Another approach of limited practicality is to use a high-speed global enable signal to disable the clocked registers for as long as it takes for the resonant clock waveform to reach its full amplitude, and at the end of the single test clock cycle that follows the scan-in of data. Such a signal must enable all clocked registers on the same cycle after the resonant clock signal has reached full amplitude.

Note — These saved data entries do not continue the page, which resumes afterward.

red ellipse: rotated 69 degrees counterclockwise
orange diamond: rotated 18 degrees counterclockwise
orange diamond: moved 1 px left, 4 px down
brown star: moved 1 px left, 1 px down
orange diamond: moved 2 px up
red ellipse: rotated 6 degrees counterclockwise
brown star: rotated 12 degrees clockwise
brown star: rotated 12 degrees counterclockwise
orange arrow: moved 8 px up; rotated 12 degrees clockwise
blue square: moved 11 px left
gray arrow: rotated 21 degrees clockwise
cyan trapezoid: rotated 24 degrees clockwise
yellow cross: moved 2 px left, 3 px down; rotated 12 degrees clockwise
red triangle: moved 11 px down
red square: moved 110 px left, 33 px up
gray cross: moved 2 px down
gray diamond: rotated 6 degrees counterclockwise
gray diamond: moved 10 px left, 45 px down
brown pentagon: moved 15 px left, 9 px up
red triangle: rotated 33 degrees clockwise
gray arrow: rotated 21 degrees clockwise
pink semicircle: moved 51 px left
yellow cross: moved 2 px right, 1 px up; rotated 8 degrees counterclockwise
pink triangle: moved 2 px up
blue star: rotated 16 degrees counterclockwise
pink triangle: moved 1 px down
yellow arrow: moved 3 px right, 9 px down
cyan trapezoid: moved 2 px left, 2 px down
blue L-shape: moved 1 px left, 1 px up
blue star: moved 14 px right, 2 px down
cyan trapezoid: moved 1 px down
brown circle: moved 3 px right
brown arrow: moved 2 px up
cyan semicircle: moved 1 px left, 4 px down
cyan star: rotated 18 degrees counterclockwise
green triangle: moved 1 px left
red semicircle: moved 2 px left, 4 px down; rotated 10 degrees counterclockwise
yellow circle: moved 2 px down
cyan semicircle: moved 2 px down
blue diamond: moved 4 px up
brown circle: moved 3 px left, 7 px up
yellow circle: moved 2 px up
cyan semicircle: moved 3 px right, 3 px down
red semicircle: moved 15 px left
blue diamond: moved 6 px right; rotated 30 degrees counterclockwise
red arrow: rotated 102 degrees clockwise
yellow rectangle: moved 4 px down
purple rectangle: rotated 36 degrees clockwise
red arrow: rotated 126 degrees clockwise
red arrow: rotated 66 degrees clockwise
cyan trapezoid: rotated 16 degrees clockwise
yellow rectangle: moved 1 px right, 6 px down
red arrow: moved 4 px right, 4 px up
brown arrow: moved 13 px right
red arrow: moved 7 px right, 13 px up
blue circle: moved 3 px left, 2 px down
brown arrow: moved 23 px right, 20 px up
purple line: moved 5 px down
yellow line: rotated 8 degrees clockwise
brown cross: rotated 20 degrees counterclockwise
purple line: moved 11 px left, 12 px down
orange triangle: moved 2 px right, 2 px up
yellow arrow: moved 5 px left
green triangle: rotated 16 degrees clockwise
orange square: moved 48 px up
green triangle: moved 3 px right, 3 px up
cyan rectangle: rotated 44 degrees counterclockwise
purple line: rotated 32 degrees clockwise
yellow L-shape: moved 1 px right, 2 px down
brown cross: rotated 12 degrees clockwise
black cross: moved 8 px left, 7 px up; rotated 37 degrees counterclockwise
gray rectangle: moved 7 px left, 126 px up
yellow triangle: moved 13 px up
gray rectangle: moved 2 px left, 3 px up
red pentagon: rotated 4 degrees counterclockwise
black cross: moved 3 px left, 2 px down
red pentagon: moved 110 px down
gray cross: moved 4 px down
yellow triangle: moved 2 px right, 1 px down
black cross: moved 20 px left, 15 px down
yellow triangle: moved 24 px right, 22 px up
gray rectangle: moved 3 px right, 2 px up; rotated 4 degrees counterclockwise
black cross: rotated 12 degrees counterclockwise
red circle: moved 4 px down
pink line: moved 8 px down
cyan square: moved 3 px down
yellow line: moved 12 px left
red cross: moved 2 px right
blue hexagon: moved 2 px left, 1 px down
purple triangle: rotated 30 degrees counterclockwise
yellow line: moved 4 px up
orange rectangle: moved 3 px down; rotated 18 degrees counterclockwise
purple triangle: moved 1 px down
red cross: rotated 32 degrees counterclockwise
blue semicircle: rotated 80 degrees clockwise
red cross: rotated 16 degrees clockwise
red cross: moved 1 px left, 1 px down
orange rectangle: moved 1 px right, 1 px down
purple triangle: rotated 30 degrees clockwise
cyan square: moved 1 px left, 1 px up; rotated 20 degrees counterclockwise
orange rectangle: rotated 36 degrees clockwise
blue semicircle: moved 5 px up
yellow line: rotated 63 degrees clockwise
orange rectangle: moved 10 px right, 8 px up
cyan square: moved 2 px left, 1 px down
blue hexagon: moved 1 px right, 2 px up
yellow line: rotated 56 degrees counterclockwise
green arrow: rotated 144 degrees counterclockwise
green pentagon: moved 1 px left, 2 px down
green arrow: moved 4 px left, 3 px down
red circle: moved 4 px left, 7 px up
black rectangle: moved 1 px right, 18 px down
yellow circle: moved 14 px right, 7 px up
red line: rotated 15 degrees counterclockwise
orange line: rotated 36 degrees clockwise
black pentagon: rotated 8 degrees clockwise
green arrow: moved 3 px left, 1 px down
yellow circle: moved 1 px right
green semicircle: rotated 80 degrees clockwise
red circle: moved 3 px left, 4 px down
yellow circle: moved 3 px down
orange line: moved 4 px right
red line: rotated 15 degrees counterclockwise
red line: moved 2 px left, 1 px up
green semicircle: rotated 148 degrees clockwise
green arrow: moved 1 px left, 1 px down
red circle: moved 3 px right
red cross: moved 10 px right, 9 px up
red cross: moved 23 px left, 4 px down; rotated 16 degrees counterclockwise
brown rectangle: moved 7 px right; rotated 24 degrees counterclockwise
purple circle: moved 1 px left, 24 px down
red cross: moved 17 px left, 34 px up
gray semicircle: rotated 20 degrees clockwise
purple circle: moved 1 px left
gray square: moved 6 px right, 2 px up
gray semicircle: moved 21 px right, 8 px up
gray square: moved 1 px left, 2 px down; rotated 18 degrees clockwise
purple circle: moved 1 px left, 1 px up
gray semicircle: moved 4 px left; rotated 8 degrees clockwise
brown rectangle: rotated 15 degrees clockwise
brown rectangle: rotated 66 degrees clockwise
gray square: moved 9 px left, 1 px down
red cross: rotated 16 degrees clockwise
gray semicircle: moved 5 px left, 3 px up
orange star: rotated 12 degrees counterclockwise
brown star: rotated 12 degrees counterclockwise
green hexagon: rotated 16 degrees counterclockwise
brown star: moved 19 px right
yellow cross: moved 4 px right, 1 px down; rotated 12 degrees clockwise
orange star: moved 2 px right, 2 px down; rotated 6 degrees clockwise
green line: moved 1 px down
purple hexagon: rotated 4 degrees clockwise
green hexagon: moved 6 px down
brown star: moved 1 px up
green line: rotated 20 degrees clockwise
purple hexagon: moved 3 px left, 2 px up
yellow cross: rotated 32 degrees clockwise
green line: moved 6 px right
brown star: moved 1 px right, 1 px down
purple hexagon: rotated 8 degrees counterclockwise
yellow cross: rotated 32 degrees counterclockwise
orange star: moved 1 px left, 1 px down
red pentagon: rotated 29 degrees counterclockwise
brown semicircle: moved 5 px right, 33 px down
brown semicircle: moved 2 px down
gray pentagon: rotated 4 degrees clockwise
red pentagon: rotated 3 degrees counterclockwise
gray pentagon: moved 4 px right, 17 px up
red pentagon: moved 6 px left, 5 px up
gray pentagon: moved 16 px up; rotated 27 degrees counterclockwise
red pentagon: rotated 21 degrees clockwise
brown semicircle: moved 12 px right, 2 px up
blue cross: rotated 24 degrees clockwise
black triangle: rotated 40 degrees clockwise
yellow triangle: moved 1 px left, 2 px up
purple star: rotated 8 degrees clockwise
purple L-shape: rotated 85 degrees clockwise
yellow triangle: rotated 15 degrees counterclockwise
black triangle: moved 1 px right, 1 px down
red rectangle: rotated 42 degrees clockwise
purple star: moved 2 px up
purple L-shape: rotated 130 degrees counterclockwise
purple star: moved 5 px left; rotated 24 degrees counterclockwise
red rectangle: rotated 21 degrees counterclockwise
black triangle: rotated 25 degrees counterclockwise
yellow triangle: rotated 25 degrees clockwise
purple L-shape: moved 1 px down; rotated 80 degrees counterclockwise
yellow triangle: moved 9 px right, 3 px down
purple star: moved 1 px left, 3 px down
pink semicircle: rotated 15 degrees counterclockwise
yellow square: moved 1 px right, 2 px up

However, the design of a network that distributes such a high-speed enable signal with acceptable skew and correct relative timing with respect to the clock requires significant additional engineering effort and physical resources (for example, signal drivers and routing tracks).
Architectures for resonant clock distribution networks have been described and empirically evaluated in the following articles: “A 225 MHz Resonant Clocked ASIC Chip,” by Ziesler C., et al., International Symposium on Low-Power Electronic Design, August 2003; “Energy Recovery Clocking Scheme and Flip-Flops for Ultra Low-Energy Applications,” by Cooke, M., et al., International Symposium on Low-Power Electronic Design, August 2003; and “Resonant Clocking Using Distributed Parasitic Capacitance,” by Drake, A., et al., Journal of Solid-State Circuits, Vol. 39, No. 9, September 2004; “A 1.1 GHz Charge Recovery Logic,” by Sathe V., et al., International Solid-State Circuits Conference, February 2006; “900 MHz to 1.2 GHz two-phase resonant clock network with programmable driver and loading,” by Chueh J.-Y., et al., IEEE 2006 Custom Integrated Circuits Conference, September 2006; “A 0.8-1.2 GHz frequency tunable single-phase resonant-clocked FIR filter,” by Sathe V., et al., IEEE 2007 Custom Integrated Circuits Conference, September 2007. In all these articles, resonant clock distribution networks are investigated in the context of energy efficiency. These articles do not describe any approaches to testing or, in particular, single-stepping in resonant clock networks.
A resonant clock driver that is also capable of operating in conventional mode has been described in the article “A Resonant Global Clock Distribution for the Cell Broadband Engine Processor,” by Chan S., et al., IEEE Journal of Solid State Circuits, Vol. 44, No. 1, January 2009. The resonant clock driver in this article includes a switch in series to the clock load, thus resulting in relatively lower energy efficiency when the resonant clock network is operating in resonant mode.
Overall, the examples herein of some prior or related systems and their associated limitations are intended to be illustrative and not exclusive. Other limitations of existing or prior systems will become apparent to those of skill in the art upon reading the following Detailed Description.